**WHAT IS BEING ASKED:** Rename "layout element" to "page element" in the data below, from the line with "Page size: 1626x1125." up to and including the final line. Reproduce only those lines, with nothing else changed.
______________________________
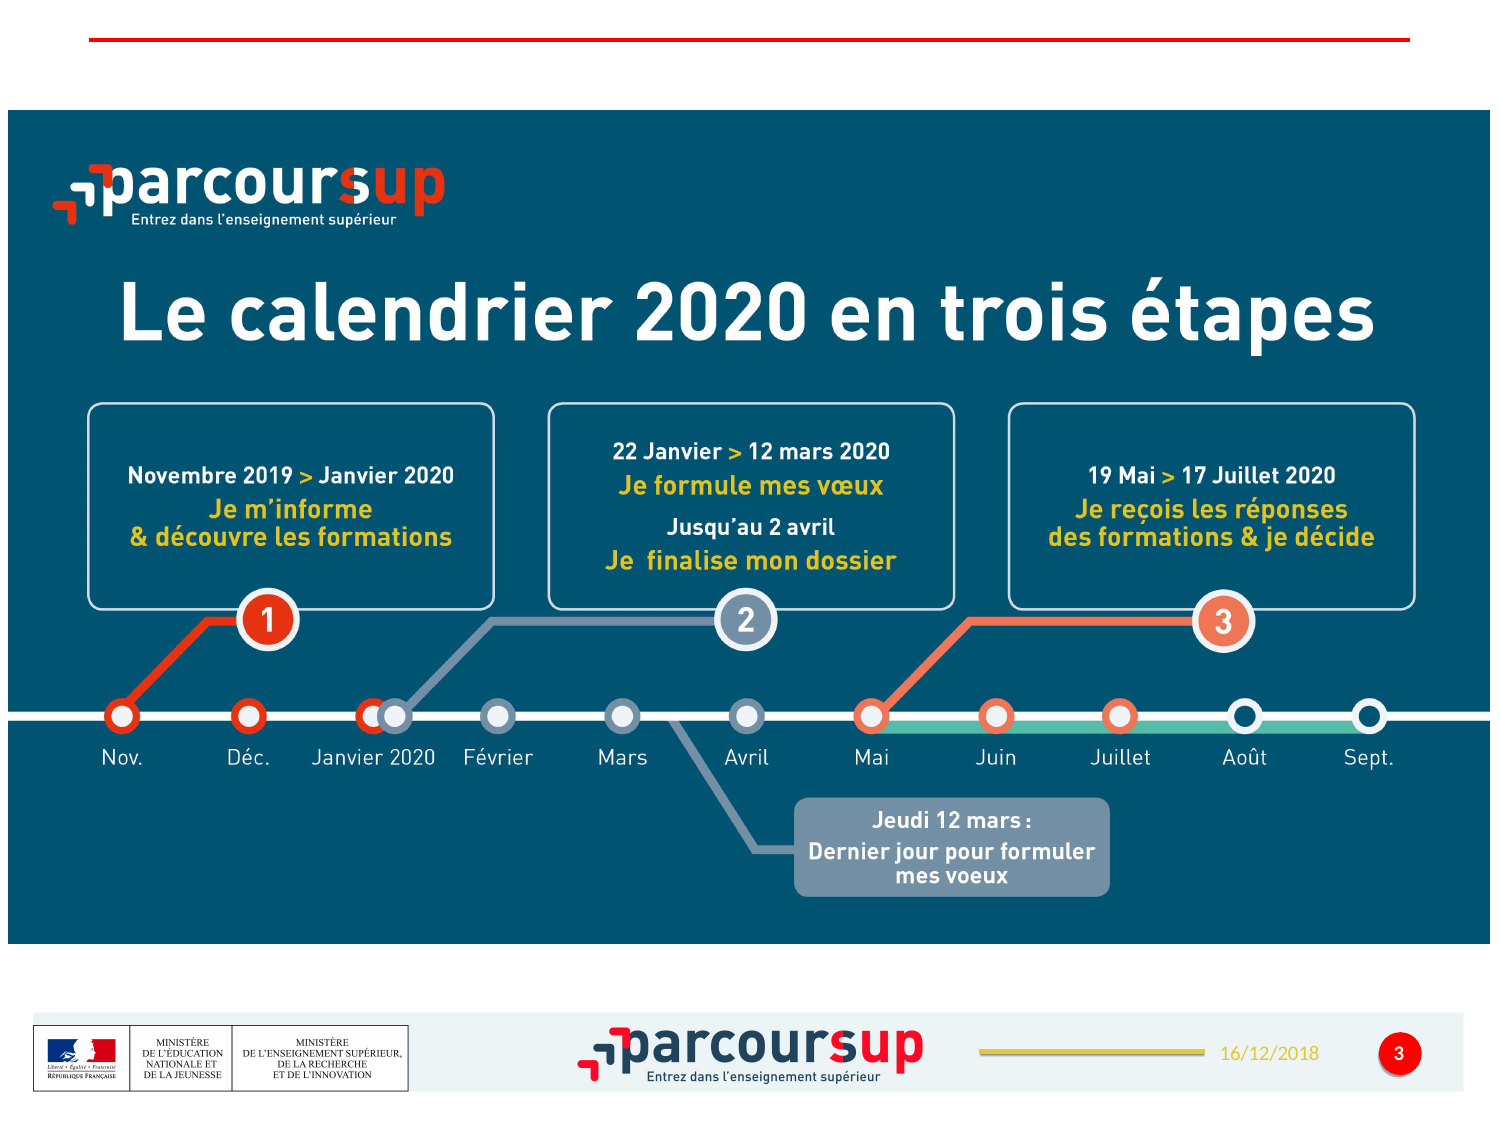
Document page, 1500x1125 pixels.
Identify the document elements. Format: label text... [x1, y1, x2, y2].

picture [0, 0, 1499, 1124]
slide_number <numéro> [1368, 1031, 1430, 1074]
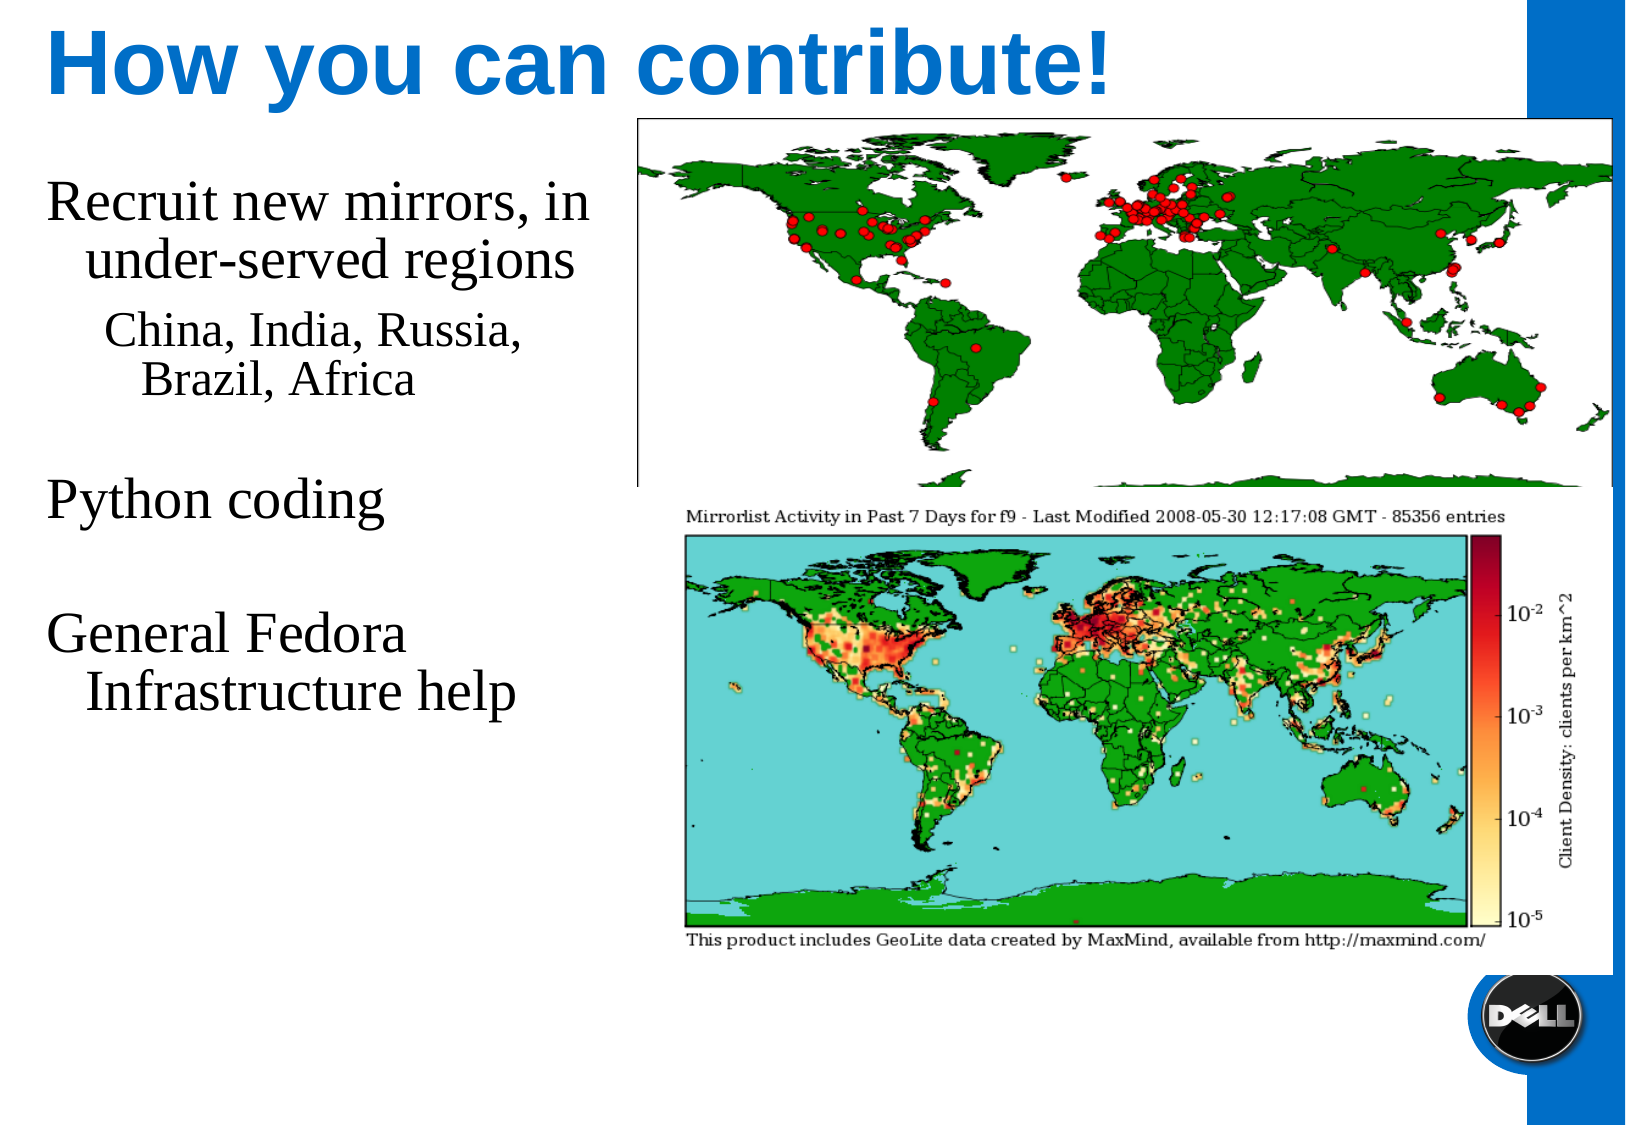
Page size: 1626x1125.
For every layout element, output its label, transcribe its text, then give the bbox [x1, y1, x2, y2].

picture [637, 118, 1613, 1074]
title How you can contribute! [45, 19, 1452, 127]
list Recruit new mirrors, in under-served regions China, India, Russia, Brazil, Africa Python coding General Fedora Infrastructure help [46, 174, 601, 813]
______________________________
**THE SOLUTION:**
Page size: 1626x1125.
For every page element, output its label, transcribe its text, then give the bbox [x1, y1, x2, y2].

picture [637, 118, 1613, 1074]
title How you can contribute! [45, 19, 1452, 127]
list Recruit new mirrors, in under-served regions China, India, Russia, Brazil, Africa Python coding General Fedora Infrastructure help [46, 174, 601, 813]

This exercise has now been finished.